A big change is not expected in Iran as the profiles of the six racing candidates, all loyal to the Supreme leader Ayatollah Ali Khamanei, do not reflect a political diversity following the barring of the former President Akbar Hashemi Rafsanjani and Ahmadinejad’s ally Esfandiar Rahim Meshai from running in the elections.
“The election in Iran finished on May 20 when Meshai and Rafsanjani were barred from the election race. Rafsanjani was a candidate who could resist and criticize the supreme leader,” Mehmet Şahin, an academic in Gazi University and consultant for the Middle East Strategical Research Center (ORSAM) told the Hürriyet Daily News in a phone interview.
The short amount of time left to candidates for campaigning and Khamanei’s power and influence on other institutions, including the president, are seen as other defects of the elections.
Voters have to choose between a slew of conservatives and Hasan Rowhani, a moderate, who is backed by reformists. According to an opinion poll published by Mehr news agency, Tehran Mayor Mohammad Baqer Qalibaf is leading the race with 17.8 percent support from 10,000 voters surveyed, ahead of Rowhani, with 14.6 percent. Rowhani has received endorsements from two ex-presidents, Mohammad Khatami and Rafsanjani, after the withdrawal from the race of the sole reformist, Mohammad Reza Aref. Saeed Jalili, a prominent conservative who is currently Iran’s top nuclear negotiator, followed with 9.8 percent.
Reformist mobilization behind Rowhani
Conservative Ali Akbar Velayati, Mohsen Rezaee and moderate Mohammed Gharazi are the other three candidates whose chances are seen as lower.
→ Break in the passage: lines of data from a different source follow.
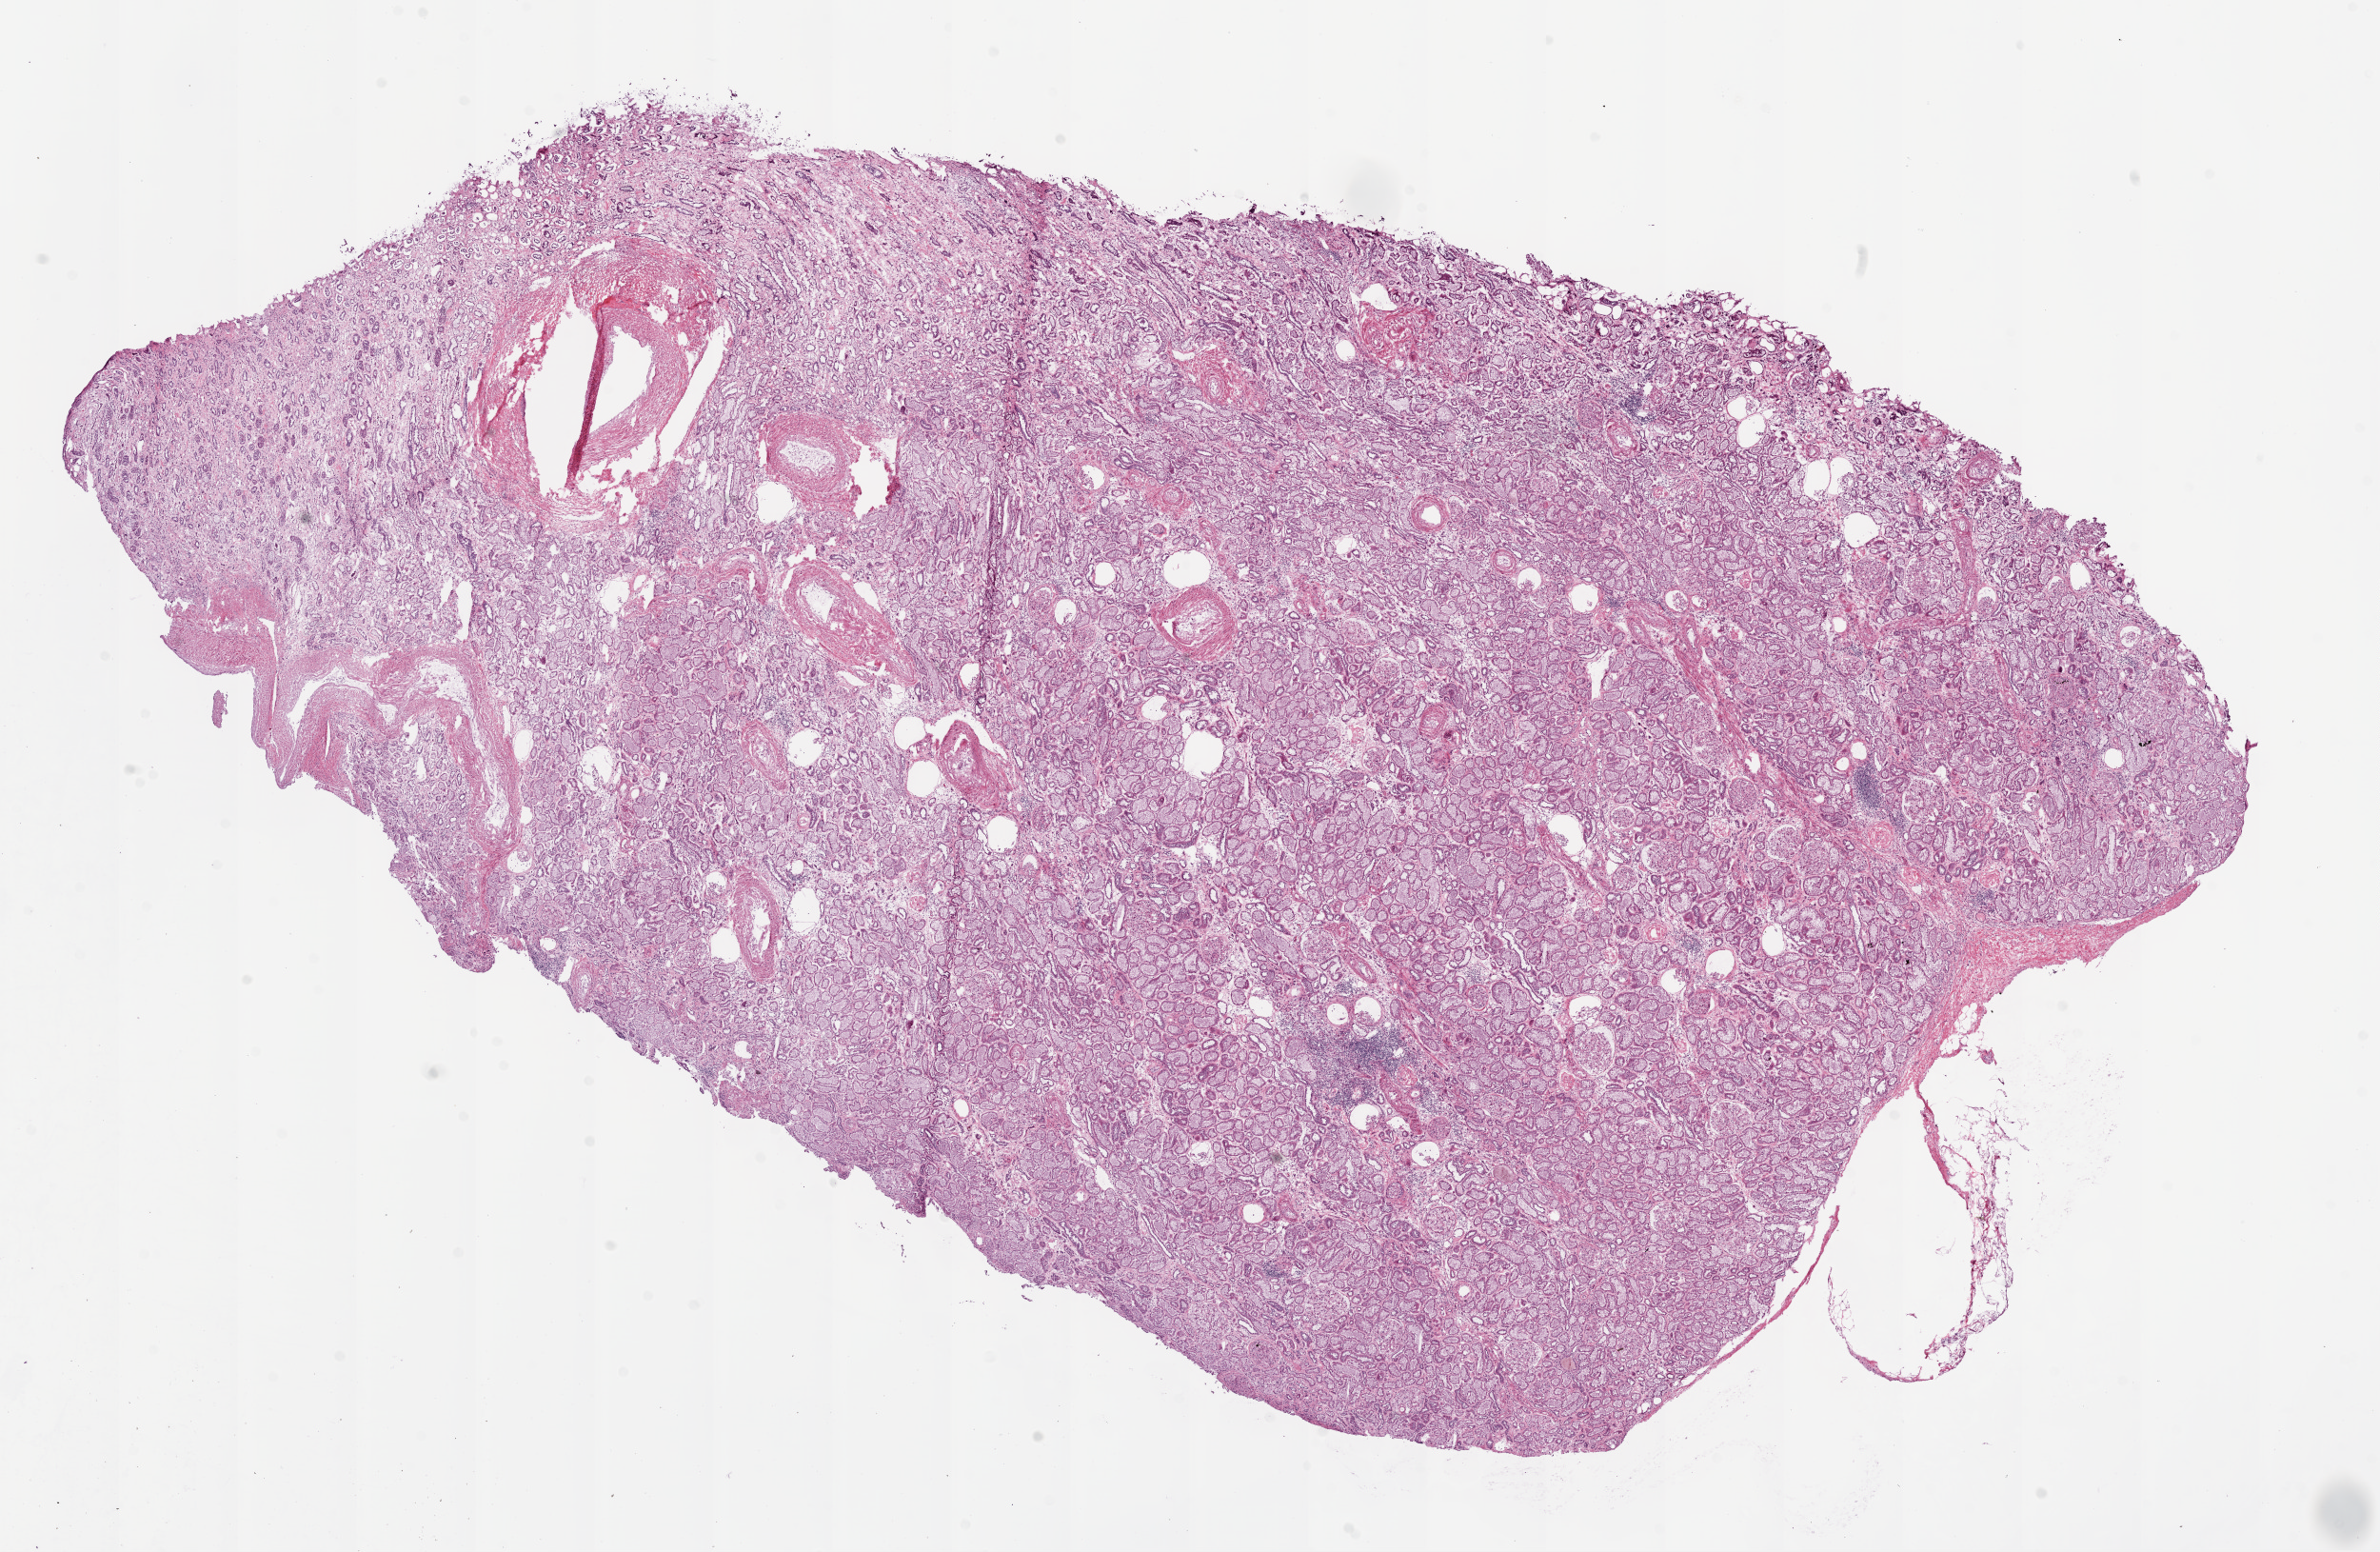
H&E-stained whole-slide image, shown as a low-resolution overview of the whole scanned area (about 20.1 x 13.1 mm). Frozen section. Sample: solid tissue normal (non-tumour tissue), kidney. Male, age 49 years at initial diagnosis.
• this section: solid tissue normal (non-tumour) sample from the same patient
• patient diagnosis: Clear cell adenocarcinoma, NOS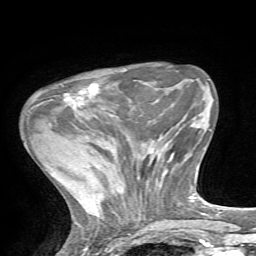
Breast MRI, one axial slice. Position 19 of 72 along the scan axis. Cropped to one breast. Dynamic contrast-enhanced series, time point 2 of 7 at this slice position (early post-contrast). 1.5 T. TE 4.2 ms, TR 8.7 ms. 256 × 256 image matrix, field of view 180 × 180 mm. Female patient.
Outlined on this slice (semi-automatic segmentation, software-assisted and operator-edited):
- enhancing-tissue mask used for the functional tumour volume (all voxels passing the contrast-enhancement thresholds inside the analysis volume; usually the tumour): bounding box (x1, y1, x2, y2) in pixels: (62, 84, 99, 106)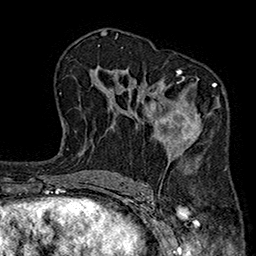
Breast MRI (dynamic contrast-enhanced), one axial slice; position 115 of 160 along the scan axis; cropped to one breast; dynamic contrast-enhanced series, time point 2 of 7 at this slice position (early post-contrast); 1.5 T; TE 2.7 ms, TR 5.1 ms; 1 mm slice thickness; 256 × 256 image matrix. Female patient.
Structures marked on this image (semi-automatically segmented with operator editing):
- enhancing-tissue mask used for the functional tumour volume (all voxels passing the contrast-enhancement thresholds inside the analysis volume; usually the tumour): bounding box [x1, y1, x2, y2] px = [147, 69, 220, 151]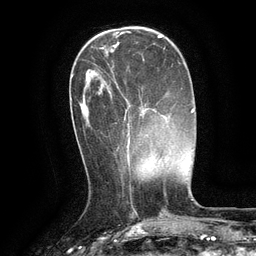
Breast MRI (dynamic contrast-enhanced), one axial slice. Slice 38 of 134 in the series (ordered by position). Cropped to one breast. Dynamic contrast-enhanced series, time point 2 of 6 at this slice position (early post-contrast). 3 T. TE 2.6 ms, TR 5.4 ms. 1.2 mm slice thickness. 256 × 256 image matrix, field of view 180 × 180 mm. Female patient.
Outlined on this slice (semi-automatic segmentation, software-assisted and operator-edited):
- enhancing-tissue mask used for the functional tumour volume (all voxels passing the contrast-enhancement thresholds inside the analysis volume; usually the tumour): box from (x=115, y=81) to (x=130, y=146) px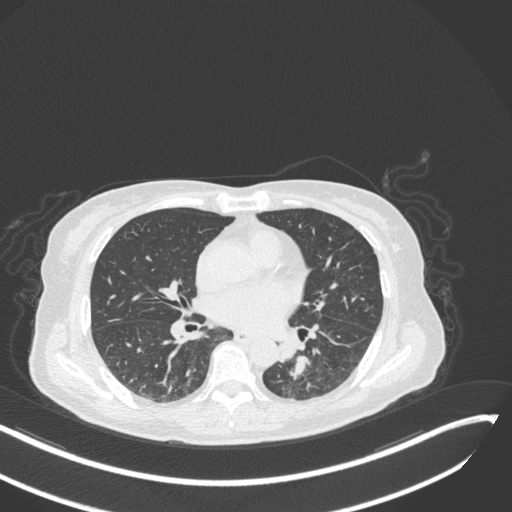
Chest CT, one axial slice; slice 128 of 342 in the series (ordered by position); reconstruction kernel B31f; lung window (W 1500 / L -600 HU); 1 mm slice thickness; 512 × 512 image matrix, field of view 400 × 400 mm. Patient: female, 64 years. Case-level facts recorded for this patient, not image findings: clinical TNM (as recorded): T3 N1 M1; histopathological grade: G3.
Outlined on this slice (rectangle marked by the reading radiologist):
- lung tumour (recorded histology: small cell carcinoma): bounding box (x1, y1, x2, y2) in pixels: (276, 339, 314, 375)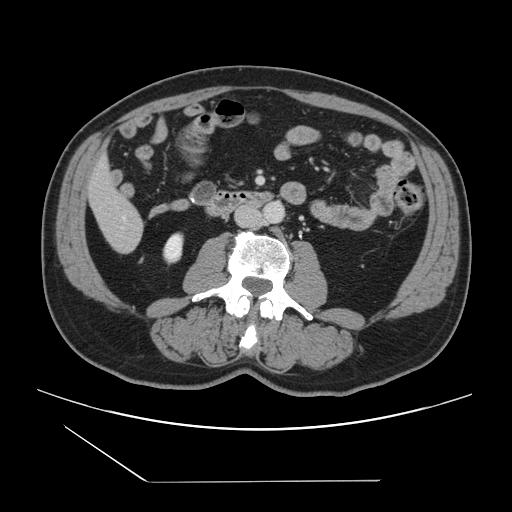
Contrast-enhanced abdominal CT, one axial slice; position 24 of 157 along the scan axis; 120 kVp; intravenous contrast given; soft-tissue window (W 400 / L 40 HU); 2.5 mm slice thickness; 512 × 512 image matrix. Case-level facts recorded for this patient, not image findings: patient: female, age 39 years at operation; diagnosis: colorectal cancer liver metastases, imaged before liver resection; multiple liver metastases: yes; largest metastasis: 5.5 cm.
Structures marked on this image (expert manual segmentation):
- liver: bounding box [x1, y1, x2, y2] px = [90, 160, 143, 252]
- planned liver remnant (the part of the liver to remain after resection): [90, 160, 134, 218]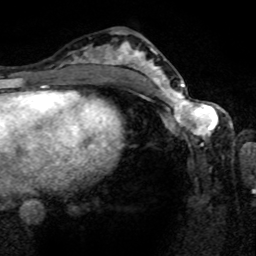
Breast MRI (dynamic contrast-enhanced), one axial slice. Cropped to one breast. Dynamic contrast-enhanced series, time point 2 of 8 at this slice position (early post-contrast). 1.5 T. TE 4.2 ms, TR 7 ms. 2 mm slice thickness. 256 × 256 image matrix, field of view 165 × 165 mm. Female patient.
Annotated regions visible in this slice (semi-automatically segmented with operator editing):
- enhancing-tissue mask used for the functional tumour volume (all voxels passing the contrast-enhancement thresholds inside the analysis volume; usually the tumour): bounding box <161,80,217,141> (left, top, right, bottom; pixels)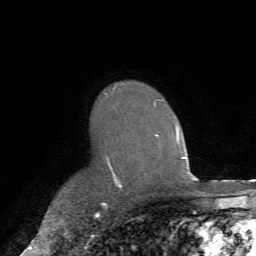
Breast MRI (dynamic contrast-enhanced), one axial slice. Slice 51 of 72 in the series (ordered by position). Cropped to one breast. Dynamic contrast-enhanced series, time point 2 of 7 at this slice position (early post-contrast). 1.5 T. TE 4.2 ms, TR 8.7 ms. 2.2 mm slice thickness. 256 × 256 image matrix, field of view 180 × 180 mm. Female patient.
Structures marked on this image (semi-automatic segmentation, software-assisted and operator-edited):
- enhancing-tissue mask used for the functional tumour volume (all voxels passing the contrast-enhancement thresholds inside the analysis volume; usually the tumour): bounding box [x1, y1, x2, y2] px = [107, 87, 164, 189]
The Iranian people will also vote for the city and village councils.
The new president is mostly expected to improve the economy which has been in a bad condition for more than a year and this is mainly attached to lifting sanctions applied by the West against Iran due to the country’s nuclear enrichment policies.
“None of the initial eight candidates could talk of dealing with the West [in order to lift sanctions applied against Iran]. Some of them talked of the reorganization of politics and a better management of economy but the commitments are empty. A big change can only come when a decision comes from the top,” Ali Alizadeh, an Iranian political analyst currently based in London, told the Daily News referring to the supreme leader who has final say on all state matters.
“Despite all the difficulties and limits, it seems like there is kind of snowballing effect, a mobilization behind Mr. Rowhani. If he gets a majority of the votes and the state doesn’t cheat the election, if Rowhani becomes president with a movement behind him, maybe he can bring limited changes or might affect nuclear negotiations on a limited level,” Alizadeh stressed, adding that this would be a miracle.
Saeed Shariati, a member of the Islamist Iranian Participation Front, a political party in Iran, also said Rowhani’s election would bring little change. “Mr. Rowhani is not a reformist. He is a close person to the Supreme Leader. Mr. Khamanei helps and supports the president. I hope Mr. Rowhani will make some change by getting Khamanei’s support and those changes will be a minimum of what reformists demand in the country.”
Şahin echoed Shariati’s claim. “The new president will be stuck between the regime and the people’s demands. Iranians demand an improvement in the economy and a country at peace with the region and the world as the regime seeks its continuity.” Şahin believes that if Rowhani is able to stand against Khamanei, something might change but if not all would end up the same. “The winner of the election will be the regime; the loser will be the Iranian people and women.”
Google detects Iran phishing attacks
MOUNTAIN VIEW – The Associated Press
Google said June 12 it has discovered and stopped a series of attempts to hack the accounts of tens of thousands of Iranian users in an effort the company believes is an attempt to influence the election.
“For almost three weeks, we have detected and disrupted multiple email-based phishing campaigns,” Eric Grosse, the vice president for security engineering, wrote in a post on Google’s blog.
The phishing campaigns are originating in Iran, targeting users there and representing a big surge in the region’s hacking activity. They are apparently tied to Iran’s presidential election on June 14, Grosse said. “The timing and targeting of the campaigns suggest that the attacks are politically motivated,” he said, avoiding to give further details.